Otto ore di sciopero e scritte “Soppresso” su schermi di rabbia, il primo treno verso casa invaso. Corpi attaccati, fiati asserragliati. Dalla cabina di testa, una voce rimbomba meccanica attraverso il microfono. “Si prega la gentile clientela di stringersi il più possibile.” Parole volgari in coro, un’orchestra unanime a cui non serve il direttore.



Dello sciopero si è saputo ieri mattina all’ultimo, tra studenti pronti per le lezioni e lavoratori già sull’uscio di casa. Sulle carrozze, tra le parole accalcate di chi questa mattina non lo sapeva, la profezia che si conosceva era quella di uno sciopero generale previsto per il 15 dicembre.

Poi l’imprevisto inatteso di Corigliano-Rossano, Calabria, martedì 28 novembre 2023. L’indignazione per le vite arse tra le fiamme è doverosa, ma il messaggio che passa è che per far “vedere” il proprio dolore serve scardinare l’ordinarietà di chi viaggia per lavoro o per motivi di studio.

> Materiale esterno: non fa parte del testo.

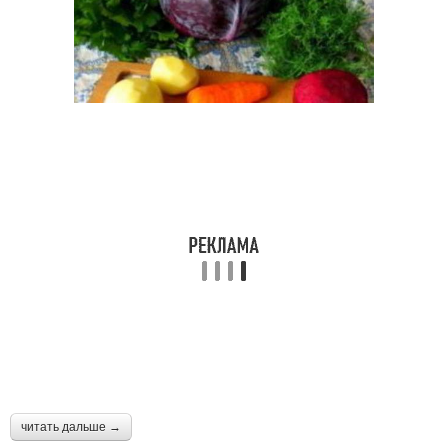
читать дальше →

Ma se davvero non si tratta di un braccio di ferro a chi ha l’ultima parola tra i sindacati e il ministro dei Trasporti e delle Infrastrutture, perché assistere con impotenza a porte sfondate e ritardi accumulati mentre i corpi cercano di stiparsi nel ventre di molti regionali lombardi? Se non è una provocatoria contestazione alle ultime precettazioni del ministro Salvini, come può la rabbia di migliaia di viaggiatori simboleggiare il ricordo delle due vite perse in un drammatico incidente?

Insieme alle risposte, si attende per oggi una nuova giornata di sciopero e disagi. Questa volta, però, si ritornerà alla giornata di ieri prima di decidere se mettere il naso fuori casa. E così a scioperare non saranno solo le ferrovie.